Casper trotted my way. I sat up and greeted her happily, roughing her ears while her thin tail whipped hither and yon.
“She’s a rescue dog? As in sniff-and-rescue?” She put her front paws up on the bed and licked my face, her whole body wriggling now. “I didn’t know bullies were made for that kind of work.”
“Depends on the bully,” Jamie said. “All my dogs are rescues—I travel around, looking for the right ones to work with. Shelters call when they have somebody they think fits the bill. I met Casper; she just seemed to have the nose for it. And she definitely has the spirit.”
I nodded. Something in me that hadn’t been right for days gradually slid back into place. While I was bonding with the dog, Jamie produced one very grimy backpack and a writing bag from her duffle.
“I also wanted to give you this,” she said. “We found them in the search. A lot of the stuff in there has had it, but there was an old journal that I thought you’d probably want back.”
I kept my attention focused on the dog, thinking again of Erin Lincoln. It took a minute before I trusted my voice. “Thank you,” I said.
Jamie took her dog and left shortly thereafter. I closed my eyes, exhausted all over again. Juarez leaned in and kissed my cheek. “Why don’t you get some sleep? I’m just going over to talk to Diggs for a few minutes.” He hesitated. “Have you seen him yet?”
I kept my eyes closed. Shook my head. For the first time since I’d been rescued, I felt tears well somewhere down deep. I stuffed them back down.

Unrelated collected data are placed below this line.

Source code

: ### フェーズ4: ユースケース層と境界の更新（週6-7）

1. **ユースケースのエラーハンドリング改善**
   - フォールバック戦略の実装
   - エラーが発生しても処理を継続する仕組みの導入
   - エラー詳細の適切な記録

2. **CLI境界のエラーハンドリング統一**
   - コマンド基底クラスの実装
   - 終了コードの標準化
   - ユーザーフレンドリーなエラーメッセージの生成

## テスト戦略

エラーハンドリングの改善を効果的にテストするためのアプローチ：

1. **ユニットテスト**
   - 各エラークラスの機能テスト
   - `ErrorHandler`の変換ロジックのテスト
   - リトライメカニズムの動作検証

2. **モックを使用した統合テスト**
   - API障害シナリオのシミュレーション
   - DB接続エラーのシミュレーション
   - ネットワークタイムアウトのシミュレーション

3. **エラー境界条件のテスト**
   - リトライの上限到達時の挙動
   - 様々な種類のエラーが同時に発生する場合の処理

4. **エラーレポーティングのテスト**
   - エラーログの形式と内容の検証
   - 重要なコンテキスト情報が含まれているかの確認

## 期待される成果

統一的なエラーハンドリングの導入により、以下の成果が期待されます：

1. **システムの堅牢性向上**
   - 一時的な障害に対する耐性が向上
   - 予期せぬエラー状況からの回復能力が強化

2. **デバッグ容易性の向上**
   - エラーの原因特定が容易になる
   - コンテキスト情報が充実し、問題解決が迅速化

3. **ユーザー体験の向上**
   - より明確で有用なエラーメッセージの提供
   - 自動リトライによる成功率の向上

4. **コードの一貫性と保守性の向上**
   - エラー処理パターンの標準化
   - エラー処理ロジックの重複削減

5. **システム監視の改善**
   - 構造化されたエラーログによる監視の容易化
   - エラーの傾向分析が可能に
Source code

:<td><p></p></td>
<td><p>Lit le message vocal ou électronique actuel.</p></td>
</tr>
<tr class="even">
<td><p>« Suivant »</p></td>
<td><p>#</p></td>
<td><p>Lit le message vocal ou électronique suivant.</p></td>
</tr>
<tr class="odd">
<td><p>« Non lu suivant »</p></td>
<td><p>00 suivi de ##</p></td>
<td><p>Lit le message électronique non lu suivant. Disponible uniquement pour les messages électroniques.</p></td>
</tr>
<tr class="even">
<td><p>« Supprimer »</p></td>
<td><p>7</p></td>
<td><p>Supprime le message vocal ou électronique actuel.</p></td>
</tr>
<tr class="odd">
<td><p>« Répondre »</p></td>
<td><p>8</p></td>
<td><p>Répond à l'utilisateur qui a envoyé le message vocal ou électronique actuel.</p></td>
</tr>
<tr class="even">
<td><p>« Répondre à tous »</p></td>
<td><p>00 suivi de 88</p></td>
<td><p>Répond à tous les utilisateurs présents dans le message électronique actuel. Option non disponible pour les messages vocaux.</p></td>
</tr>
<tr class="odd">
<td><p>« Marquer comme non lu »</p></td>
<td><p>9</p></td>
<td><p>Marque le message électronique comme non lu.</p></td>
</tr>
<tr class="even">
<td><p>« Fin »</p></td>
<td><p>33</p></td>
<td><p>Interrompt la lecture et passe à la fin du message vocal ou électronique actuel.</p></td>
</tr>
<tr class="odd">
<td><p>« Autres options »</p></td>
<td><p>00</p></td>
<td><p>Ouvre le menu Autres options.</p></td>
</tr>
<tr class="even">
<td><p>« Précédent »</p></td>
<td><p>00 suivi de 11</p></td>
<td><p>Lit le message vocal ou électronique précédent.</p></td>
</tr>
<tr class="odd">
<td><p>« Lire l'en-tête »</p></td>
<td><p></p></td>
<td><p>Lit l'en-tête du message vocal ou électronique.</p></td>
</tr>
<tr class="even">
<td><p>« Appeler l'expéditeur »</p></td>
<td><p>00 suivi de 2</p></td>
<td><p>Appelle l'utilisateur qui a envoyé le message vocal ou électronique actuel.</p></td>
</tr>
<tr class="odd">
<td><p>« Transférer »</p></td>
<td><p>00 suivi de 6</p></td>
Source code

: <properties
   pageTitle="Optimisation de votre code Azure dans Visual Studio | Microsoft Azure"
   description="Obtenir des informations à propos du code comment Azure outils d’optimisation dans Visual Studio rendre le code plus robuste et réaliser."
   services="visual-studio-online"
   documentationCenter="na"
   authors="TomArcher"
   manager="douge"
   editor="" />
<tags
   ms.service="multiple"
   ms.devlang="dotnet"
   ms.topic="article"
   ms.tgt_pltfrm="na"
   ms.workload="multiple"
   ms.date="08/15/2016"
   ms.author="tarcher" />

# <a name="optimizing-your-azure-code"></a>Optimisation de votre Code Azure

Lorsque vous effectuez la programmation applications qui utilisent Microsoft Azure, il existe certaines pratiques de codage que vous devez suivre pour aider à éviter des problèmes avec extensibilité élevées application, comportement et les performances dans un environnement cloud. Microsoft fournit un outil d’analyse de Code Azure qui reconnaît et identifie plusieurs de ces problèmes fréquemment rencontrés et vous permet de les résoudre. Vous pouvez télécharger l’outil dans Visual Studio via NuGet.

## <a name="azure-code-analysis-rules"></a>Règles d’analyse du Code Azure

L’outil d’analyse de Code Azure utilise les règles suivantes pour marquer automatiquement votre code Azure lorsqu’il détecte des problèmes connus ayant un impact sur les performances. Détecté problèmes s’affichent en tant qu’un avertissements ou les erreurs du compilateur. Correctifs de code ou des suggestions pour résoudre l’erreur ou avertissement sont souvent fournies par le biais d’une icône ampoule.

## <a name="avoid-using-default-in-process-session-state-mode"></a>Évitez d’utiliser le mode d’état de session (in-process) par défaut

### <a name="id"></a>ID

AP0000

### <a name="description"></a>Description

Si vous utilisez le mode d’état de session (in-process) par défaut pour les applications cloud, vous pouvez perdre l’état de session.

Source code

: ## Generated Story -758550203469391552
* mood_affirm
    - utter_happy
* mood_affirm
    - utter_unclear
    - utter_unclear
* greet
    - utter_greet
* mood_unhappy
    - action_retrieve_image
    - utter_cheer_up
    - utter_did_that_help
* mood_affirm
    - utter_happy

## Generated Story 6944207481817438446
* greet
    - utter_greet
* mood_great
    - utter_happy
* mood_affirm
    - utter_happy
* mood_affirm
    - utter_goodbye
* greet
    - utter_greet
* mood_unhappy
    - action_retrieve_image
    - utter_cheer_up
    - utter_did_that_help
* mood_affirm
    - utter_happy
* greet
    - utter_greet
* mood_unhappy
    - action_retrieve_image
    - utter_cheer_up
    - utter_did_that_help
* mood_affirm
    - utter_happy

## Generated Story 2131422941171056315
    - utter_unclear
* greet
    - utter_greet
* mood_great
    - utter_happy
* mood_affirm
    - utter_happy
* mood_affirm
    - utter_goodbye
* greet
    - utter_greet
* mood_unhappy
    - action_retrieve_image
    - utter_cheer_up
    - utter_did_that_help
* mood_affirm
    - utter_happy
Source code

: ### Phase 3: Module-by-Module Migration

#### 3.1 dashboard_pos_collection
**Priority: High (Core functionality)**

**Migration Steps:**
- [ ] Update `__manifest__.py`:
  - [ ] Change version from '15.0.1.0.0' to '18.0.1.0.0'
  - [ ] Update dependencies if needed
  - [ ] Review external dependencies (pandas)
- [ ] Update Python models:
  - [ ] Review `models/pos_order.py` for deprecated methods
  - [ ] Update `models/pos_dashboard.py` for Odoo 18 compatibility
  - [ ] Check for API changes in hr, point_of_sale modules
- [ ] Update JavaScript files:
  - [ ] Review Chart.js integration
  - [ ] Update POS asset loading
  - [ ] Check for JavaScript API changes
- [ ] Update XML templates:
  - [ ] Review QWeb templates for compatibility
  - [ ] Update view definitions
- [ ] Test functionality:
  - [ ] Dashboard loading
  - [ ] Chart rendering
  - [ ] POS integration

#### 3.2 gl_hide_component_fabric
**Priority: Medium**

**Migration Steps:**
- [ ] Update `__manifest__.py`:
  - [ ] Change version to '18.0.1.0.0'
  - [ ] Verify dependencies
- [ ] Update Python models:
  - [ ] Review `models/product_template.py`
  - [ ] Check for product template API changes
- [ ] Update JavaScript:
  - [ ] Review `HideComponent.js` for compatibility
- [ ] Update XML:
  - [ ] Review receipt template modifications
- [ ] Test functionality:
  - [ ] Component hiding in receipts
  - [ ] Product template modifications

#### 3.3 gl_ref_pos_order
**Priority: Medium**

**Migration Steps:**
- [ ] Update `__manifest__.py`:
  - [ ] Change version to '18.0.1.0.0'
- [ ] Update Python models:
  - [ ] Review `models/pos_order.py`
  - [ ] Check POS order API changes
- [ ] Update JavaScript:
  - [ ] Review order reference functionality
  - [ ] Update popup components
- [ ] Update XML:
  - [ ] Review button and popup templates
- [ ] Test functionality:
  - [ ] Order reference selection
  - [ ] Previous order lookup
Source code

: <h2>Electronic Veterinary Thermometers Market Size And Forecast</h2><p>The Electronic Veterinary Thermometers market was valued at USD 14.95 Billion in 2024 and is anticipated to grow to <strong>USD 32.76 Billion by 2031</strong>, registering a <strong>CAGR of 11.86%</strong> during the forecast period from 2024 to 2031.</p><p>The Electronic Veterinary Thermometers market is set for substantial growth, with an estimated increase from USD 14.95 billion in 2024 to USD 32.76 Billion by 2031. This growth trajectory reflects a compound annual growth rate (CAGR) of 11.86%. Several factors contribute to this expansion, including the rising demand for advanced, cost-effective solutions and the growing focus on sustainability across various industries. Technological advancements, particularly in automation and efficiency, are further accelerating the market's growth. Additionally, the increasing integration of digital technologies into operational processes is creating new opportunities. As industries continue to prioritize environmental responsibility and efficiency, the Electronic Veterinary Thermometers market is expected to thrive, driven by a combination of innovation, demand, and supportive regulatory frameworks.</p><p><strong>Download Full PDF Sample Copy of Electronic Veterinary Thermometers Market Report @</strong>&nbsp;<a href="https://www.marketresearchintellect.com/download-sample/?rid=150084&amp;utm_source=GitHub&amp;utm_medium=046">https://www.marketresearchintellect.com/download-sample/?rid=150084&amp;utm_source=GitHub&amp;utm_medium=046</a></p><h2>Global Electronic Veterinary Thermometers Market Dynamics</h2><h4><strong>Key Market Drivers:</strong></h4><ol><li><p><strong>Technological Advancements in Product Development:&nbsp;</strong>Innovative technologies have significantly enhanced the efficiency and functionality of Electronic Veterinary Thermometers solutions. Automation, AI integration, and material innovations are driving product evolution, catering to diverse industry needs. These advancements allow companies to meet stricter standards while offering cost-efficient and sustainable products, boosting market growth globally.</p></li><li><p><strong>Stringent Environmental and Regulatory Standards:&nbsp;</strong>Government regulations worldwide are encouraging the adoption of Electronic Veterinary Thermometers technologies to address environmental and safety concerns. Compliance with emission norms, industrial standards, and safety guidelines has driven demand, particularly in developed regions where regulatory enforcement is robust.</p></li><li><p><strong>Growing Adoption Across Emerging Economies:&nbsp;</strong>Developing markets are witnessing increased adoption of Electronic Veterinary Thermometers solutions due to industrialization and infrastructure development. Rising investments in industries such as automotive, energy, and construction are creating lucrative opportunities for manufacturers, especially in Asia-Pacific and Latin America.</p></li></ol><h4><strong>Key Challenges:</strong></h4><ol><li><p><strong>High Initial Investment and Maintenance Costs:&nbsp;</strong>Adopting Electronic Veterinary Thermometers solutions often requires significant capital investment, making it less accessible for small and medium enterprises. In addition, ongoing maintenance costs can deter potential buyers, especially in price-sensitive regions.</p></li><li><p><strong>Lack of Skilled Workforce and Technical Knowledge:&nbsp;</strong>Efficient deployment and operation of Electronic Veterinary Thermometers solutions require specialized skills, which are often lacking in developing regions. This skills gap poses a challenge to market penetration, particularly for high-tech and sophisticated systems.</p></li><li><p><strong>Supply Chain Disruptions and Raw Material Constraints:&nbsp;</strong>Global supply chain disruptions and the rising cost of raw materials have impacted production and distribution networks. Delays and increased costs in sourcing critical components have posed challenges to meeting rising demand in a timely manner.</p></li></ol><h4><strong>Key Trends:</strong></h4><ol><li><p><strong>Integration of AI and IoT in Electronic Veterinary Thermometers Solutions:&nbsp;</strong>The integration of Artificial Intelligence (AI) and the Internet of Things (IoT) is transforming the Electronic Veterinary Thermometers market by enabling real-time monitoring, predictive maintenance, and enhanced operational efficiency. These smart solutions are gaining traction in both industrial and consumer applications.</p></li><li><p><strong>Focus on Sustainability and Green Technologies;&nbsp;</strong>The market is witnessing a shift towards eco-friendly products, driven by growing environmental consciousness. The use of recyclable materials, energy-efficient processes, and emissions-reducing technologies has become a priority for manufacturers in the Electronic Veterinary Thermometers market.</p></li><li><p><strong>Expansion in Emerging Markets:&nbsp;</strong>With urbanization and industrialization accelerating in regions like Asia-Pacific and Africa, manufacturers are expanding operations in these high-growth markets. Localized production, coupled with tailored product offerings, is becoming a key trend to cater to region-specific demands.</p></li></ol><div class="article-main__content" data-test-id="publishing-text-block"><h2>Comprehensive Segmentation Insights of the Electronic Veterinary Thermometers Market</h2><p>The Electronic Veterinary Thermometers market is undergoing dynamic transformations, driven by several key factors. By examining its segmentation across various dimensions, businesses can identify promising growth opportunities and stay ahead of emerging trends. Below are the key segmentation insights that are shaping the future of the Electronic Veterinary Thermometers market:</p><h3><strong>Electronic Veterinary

“I’ll visit soon,” I said.
“Whenever you’re ready,” Juarez said. “I’m sure he’s anxious to talk to you.”
◊◊◊◊◊
I finally worked up the nerve to see Diggs that night. The hospital was quiet. I wore my favorite pajamas, but decided against bringing his backpack to him. Not yet. My stomach was tight, and the sfeeling of being exposed after I’d been safely shut in my hospital room for two days was unnervingly visceral.